La carte du restaurant s'ouvre ainsi sur une pleine page de remerciements à «ceux sans qui rien ne serait possible»: ces producteurs locaux des alentours du tout petit village de Bélesta, qui domine garrigue et vignes à une demi-heure de Perpignan.

Un fils de la galaxie Ducasse

Le goût de la gastronomie passe par le goût des autres, et le respect de l'humain. Dans la cuisine Lemal, pas de cris donc.

«Il y règne un silence de cathédrale. Il est très posé», raconte Özgür Karakayan, directeur du domaine Riberach.

Bête de travail zen, Laurent Lemal dégage une force tranquille. Quand, à deux minutes de l'épreuve des Bocuse d'or, les plaques à induction tombent en panne, il plaisante avec le réparateur, médusé, tandis que d'autres auraient paniqué.

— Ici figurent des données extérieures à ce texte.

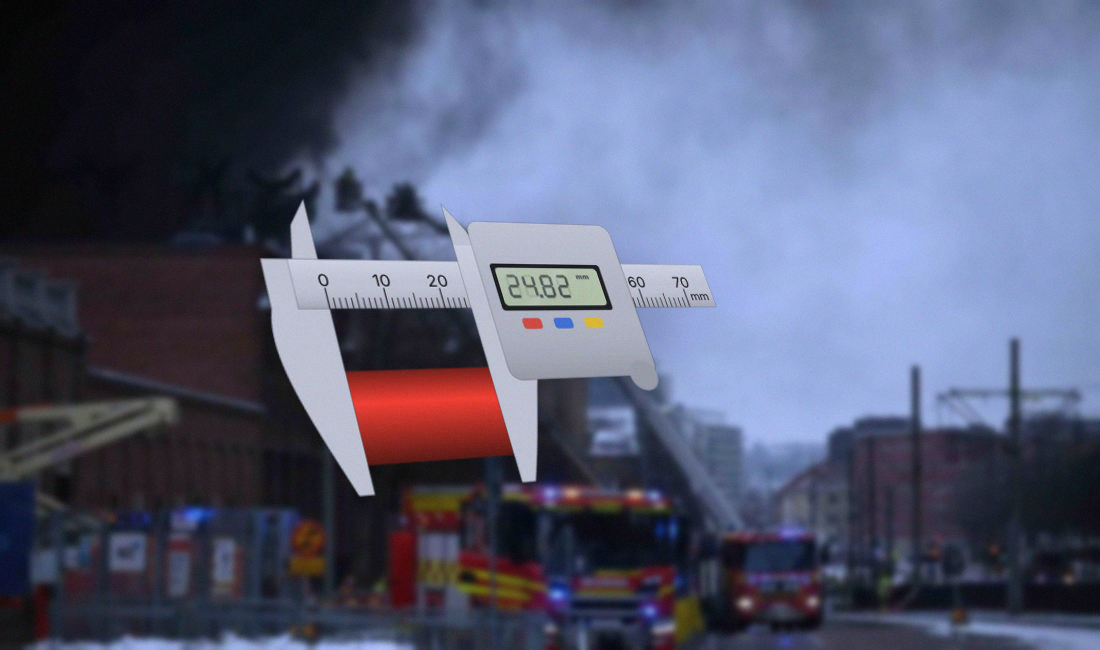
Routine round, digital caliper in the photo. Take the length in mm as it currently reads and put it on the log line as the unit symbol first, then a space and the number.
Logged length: mm 24.82
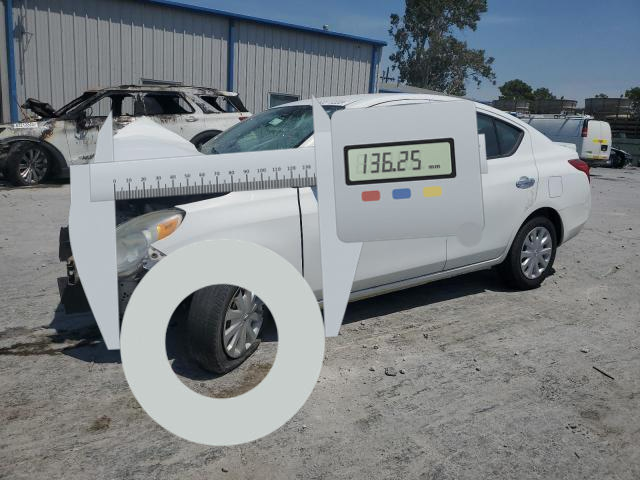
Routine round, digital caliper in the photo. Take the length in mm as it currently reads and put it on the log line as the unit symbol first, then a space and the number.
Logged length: mm 136.25
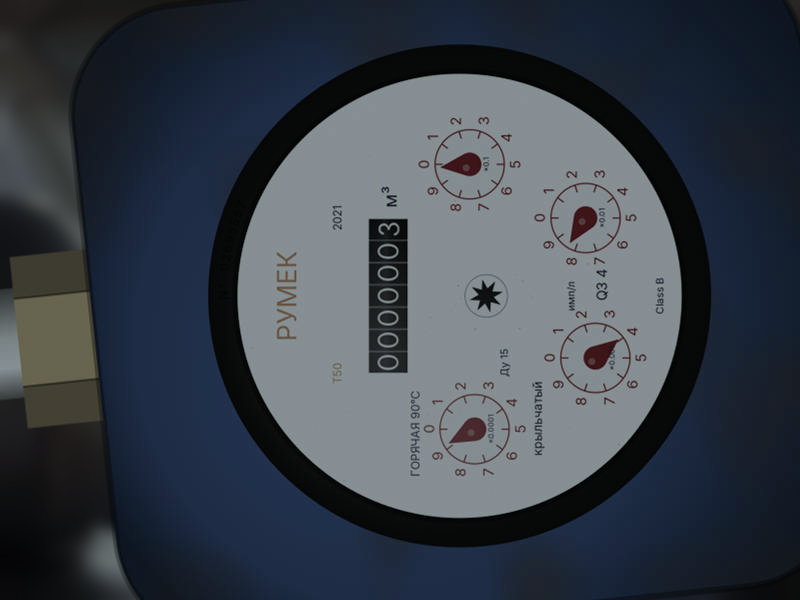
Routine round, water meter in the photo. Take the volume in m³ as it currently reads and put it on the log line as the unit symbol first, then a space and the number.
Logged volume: m³ 2.9839
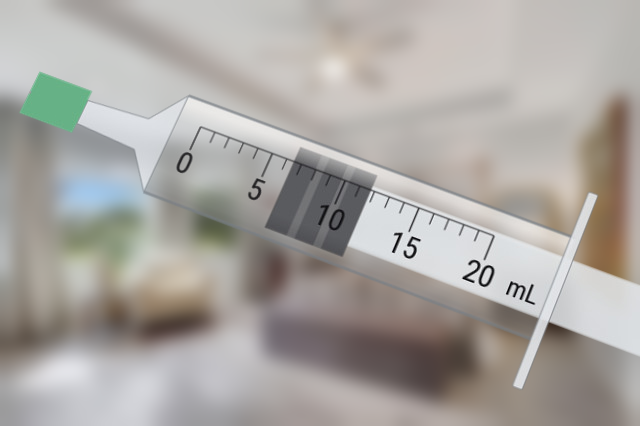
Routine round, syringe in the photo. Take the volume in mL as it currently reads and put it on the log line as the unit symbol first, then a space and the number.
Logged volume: mL 6.5
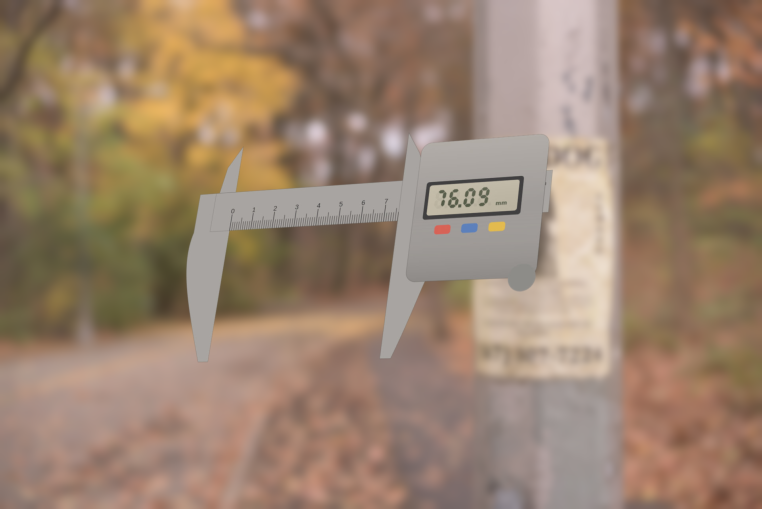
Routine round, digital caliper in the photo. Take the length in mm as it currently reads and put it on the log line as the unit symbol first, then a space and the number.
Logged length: mm 76.09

Visage rond, rire facile et allure bonhomme, ce Ch'ti né près de Douai a «toujours voulu être chef». «Mon père était informaticien, ma mère fonctionnaire de mairie. Ils se sont toujours demandé pourquoi je voulais être cuisinier».

Probablement à cause de cette institutrice de maternelle, qui faisait des crêpes en classe. «Un des premiers souvenirs de ma vie». Ou en raison des odeurs de la pâte qui cuit dans le vieux gaufrier en fonte d'une grand-mère polonaise. Qu'elle était longue l'attente avant de les déguster!, se souvient-il.

Bac pro en poche, Laurent Lemal débute au Flavio au Touquet, une institution dans le Nord, avant de partir à 21 ans pour la Bastide de Capelongue, à Bonnieux-en-Provence, où il fait ses classes avec Bruno Caironi, ancien adjoint d'Alain Ducasse.

«Je rentre alors dans la sphère ducassienne», se souvient-il, ce qui lui vaut d'être fait sous-chef à l'Abbaye de La Celle (Var), restaurant d'Alain Ducasse.

En 2010, il rejoint La Coopérative. Trois ans plus tard, il reçoit sa première étoile.

«Mais l'étoile Michelin, elle pend au-dessus de nos têtes. Et elle peut tomber! Tandis que le Bocuse d'or, on le garde».

Après le Bocuse d'or France, Laurent Lemal vise maintenant la finale internationale. «Ça va être compliqué», avertit-il cependant. Les Français, qui ont remporté sept des quinze compétitions, sont «toujours ceux à abattre».